By Tim Cox
Ohio voters will have to show proper photo identification before casting ballots in the May 2 primary election, the result of a recent elections reform bill signed into law by Gov. Bob Taft.
The ramifications of the new law remain unknown and local elections officials are awaiting directives from Ohio Secretary of State Ken Blackwell on how to enforce the new rules. In addition to the requirement for voters to show ID before voting, the law also makes other changes, including a general strengthening of the voter registration process.
Mercer County Board of Elections Director Denise Fullenkamp said she remains uncertain how the new law will affect Election Day locally. It will be up to board members to decide whether additional staffing will be necessary after they learn their new responsibilities from Blackwell's office, Fullenkamp said. With each voter required to show ID, it could lead to longer lines at the polls and the need for more precinct workers.

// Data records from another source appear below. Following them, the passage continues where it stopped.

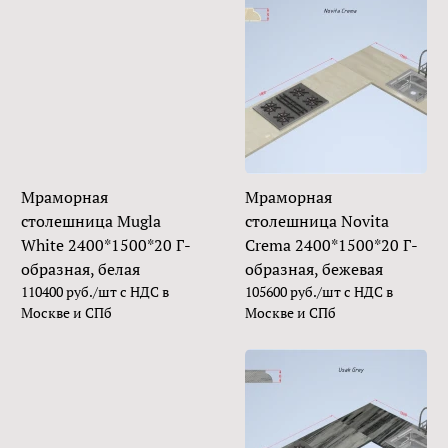
Мраморная
Мраморная
столешница Mugla
столешница Novita
White 2400*1500*20 Г-
Crema 2400*1500*20 Г-
образная, белая
образная, бежевая
110400 руб./шт с НДС в
105600 руб./шт с НДС в
Москве и СПб
Москве и СПб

Mercer County now uses about 170 precinct workers for each election.
The law now requires every voter to show a "proper photo identification" before voting. That is defined as an ID card issued by Ohio or the U.S. government that is not expired and shows the person's name and address, which must match information on file with the local elections office. People who refuse to show ID can cast a provisional ballot by giving the last four digits of their Social Security number. Voters who refuse that method, or who have no ID or Social Security number, still can cast a provisional ballot but the eligibility of their registration and ballot are scrutinized more closely.
The same photo ID standards will apply to people who register to vote, which represents a tougher standard than existing policies. Currently, the Mercer County board of elections will accept a driver's license or state ID card as valid identification, as well as a utilities bill or government check that contain the necessary information, Fullenkamp said.
Ohio becomes the 23rd state to force voters to identify themselves before casting their votes. However, the laws in three of those states are facing court challenges.
According to the electiononline.org, a non-partisan election reform group, every Democrat in the Ohio Legislature voted against the bill as it made its way through the House and Senate. Democratic opponents of the law argue the ID requirements would make voting harder for the poor, elderly and minorities.